*提示テキスト*:
▽

マーク:いやぁ、今だに受賞が信じられないぐらいです。なにせ、まったく期待していなかったし、受賞パーティでは「楽しい時間を過ごせればいいな」としか考えていなかったから、ステージで自分の名前が呼ばれたときは本当に驚きました。むしろショックだったと言っていいほどですよ。

編集部:ノミネートも入れれば全部で7部門。本当にすばらしいですね。受賞後、まわりの状況に何か変化はありましたか?

マーク:とくに大きな変化はない…というか、僕自身は平常心をキープするようにしています。まわりが変化するということは、自分自身が変わったということだと思うから。でも、注目される度合いは、前よりも確実に上がったと実感しますね。こうして取材を受けたり、街中で声をかけられるようになったり…なんだかヘンな気分だけど(笑)。それだけ多くの人がハワイアン・ミュージックやナ・ホクに関心を持っているという証拠でもあるので、うれしいことですよね。

△

*課題一覧*:
**A.** このインタビューで、マークが受賞後に平常心を保つようにしている理由を1〜3文で述べてください。
**B.** このインタビューについて、次の問いに答えてください。
(i) ノミネートを含めると全部で何部門ですか。
(ii) 受賞パーティの時点で、マークは何を考えていましたか。
(iii) 注目度が上がった例として、マークはどのようなことを挙げていますか。
**C.** このインタビューのうち「マーク:とくに大きな変化はない」で始まる段落を、主要な事実を残して箇条書きに書き直してください。

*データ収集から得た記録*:
▽

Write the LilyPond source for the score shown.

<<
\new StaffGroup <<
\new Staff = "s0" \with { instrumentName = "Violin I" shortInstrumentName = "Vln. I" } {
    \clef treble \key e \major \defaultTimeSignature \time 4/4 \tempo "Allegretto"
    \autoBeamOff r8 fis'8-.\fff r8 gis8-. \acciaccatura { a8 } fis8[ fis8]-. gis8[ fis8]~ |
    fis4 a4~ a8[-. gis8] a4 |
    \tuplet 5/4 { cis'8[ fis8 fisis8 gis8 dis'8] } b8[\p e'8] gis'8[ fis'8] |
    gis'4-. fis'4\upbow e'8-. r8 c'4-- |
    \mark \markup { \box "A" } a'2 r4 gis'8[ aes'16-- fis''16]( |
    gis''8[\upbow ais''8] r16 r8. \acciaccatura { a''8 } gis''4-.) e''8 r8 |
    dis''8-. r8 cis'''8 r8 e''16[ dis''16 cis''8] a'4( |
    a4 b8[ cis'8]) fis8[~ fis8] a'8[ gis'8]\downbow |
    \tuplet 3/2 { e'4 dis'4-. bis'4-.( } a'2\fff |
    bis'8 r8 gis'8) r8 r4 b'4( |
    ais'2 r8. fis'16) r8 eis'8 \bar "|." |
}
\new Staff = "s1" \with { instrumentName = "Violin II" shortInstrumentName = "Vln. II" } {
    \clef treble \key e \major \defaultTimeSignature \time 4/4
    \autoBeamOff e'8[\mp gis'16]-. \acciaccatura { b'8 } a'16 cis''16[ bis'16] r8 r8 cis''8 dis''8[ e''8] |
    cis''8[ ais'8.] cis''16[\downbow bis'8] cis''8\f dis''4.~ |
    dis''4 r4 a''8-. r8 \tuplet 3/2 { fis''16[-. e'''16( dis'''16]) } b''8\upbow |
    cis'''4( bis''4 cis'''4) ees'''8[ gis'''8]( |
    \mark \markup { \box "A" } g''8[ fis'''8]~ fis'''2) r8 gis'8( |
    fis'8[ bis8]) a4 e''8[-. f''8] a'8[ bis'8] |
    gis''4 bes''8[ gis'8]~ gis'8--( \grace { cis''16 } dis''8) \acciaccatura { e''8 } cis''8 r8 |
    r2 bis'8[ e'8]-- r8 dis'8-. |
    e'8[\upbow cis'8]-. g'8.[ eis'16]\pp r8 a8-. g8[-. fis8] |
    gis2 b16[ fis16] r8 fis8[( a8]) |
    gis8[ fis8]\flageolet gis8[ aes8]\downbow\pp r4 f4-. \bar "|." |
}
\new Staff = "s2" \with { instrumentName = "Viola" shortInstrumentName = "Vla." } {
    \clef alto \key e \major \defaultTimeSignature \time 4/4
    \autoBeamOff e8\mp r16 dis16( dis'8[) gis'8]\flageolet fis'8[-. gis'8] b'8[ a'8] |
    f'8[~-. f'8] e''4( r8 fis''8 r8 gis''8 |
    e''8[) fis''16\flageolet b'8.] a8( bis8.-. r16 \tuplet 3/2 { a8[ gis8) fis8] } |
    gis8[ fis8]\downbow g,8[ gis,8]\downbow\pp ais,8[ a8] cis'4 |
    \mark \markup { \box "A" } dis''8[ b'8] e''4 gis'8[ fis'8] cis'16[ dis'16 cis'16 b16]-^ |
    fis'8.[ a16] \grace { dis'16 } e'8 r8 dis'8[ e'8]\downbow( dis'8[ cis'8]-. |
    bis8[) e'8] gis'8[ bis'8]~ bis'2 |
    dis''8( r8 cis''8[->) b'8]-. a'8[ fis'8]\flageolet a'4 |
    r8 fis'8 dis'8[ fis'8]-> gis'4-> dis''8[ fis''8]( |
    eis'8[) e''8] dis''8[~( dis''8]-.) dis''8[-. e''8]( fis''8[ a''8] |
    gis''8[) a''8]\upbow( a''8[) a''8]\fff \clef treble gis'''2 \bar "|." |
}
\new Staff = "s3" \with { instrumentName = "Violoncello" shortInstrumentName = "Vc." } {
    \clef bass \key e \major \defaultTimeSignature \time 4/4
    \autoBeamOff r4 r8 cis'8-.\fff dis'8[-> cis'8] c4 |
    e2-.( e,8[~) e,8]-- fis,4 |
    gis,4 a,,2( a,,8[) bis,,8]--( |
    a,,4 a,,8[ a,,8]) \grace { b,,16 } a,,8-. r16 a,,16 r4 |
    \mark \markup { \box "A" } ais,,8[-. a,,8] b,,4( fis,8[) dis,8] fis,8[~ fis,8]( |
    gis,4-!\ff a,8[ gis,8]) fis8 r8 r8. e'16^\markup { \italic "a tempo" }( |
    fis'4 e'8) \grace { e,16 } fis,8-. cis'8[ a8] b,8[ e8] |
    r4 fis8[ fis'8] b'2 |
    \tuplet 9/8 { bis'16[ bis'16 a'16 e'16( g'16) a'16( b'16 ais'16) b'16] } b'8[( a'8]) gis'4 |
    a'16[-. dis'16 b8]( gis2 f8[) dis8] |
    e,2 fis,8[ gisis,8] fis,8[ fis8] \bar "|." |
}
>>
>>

△

*解答一覧*:
**A.** マークは、まわりが変化するということは自分自身が変わったということだと考えています。そのため、受賞後も平常心をキープするようにしています。

**B.**
(i) 7部門です。
(ii) 「楽しい時間を過ごせればいいな」としか考えていませんでした。
(iii) 取材を受けたり、街中で声をかけられるようになったりしたことです。

**C.**
- 受賞後、とくに大きな変化はなく、平常心をキープするよう努めている。
- その理由は、まわりが変化するのは自分自身が変わったということだと考えているため。
- 一方で、注目される度合いは確実に上がったと実感している。
- 例として、取材を受けたり、街中で声をかけられたりするようになった。
- 多くの人がハワイアン・ミュージックやナ・ホクに関心を持っている証拠なので、うれしく思っている。